● Task instructions
Return, from the data that follows, each line that holds the word "Garbage".

[Collected data]
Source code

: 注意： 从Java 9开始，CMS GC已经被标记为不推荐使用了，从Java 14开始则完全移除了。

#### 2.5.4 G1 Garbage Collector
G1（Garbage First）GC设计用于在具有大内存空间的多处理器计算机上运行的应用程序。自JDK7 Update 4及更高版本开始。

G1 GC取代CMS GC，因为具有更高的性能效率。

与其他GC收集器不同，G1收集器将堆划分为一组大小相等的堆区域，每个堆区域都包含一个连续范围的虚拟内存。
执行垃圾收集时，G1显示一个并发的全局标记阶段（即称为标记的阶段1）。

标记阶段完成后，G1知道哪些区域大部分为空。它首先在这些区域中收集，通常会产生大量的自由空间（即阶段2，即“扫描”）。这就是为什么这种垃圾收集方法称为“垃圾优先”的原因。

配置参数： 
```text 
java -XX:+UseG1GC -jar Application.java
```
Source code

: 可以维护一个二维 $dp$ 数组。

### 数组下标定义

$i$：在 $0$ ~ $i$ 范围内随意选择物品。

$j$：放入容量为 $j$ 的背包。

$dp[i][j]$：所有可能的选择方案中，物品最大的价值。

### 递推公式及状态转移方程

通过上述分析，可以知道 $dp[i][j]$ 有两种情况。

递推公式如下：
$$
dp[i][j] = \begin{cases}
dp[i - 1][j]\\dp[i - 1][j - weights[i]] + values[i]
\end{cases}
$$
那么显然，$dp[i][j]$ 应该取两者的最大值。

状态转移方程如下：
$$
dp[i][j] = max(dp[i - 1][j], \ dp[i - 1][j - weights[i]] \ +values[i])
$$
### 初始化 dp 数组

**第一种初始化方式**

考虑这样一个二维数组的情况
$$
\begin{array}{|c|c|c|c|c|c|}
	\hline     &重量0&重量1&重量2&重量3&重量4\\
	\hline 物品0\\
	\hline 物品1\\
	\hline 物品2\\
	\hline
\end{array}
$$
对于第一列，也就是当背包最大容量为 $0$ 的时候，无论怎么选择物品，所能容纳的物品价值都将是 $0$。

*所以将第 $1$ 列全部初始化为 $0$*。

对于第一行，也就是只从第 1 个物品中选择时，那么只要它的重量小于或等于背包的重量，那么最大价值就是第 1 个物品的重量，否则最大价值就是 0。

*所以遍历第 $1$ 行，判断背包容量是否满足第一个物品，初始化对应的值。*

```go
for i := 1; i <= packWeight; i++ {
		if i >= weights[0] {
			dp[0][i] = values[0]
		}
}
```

● Exercise solution
#### 2.5.4 G1 Garbage Collector
G1（Garbage First）GC设计用于在具有大内存空间的多处理器计算机上运行的应用程序。自JDK7 Update 4及更高版本开始。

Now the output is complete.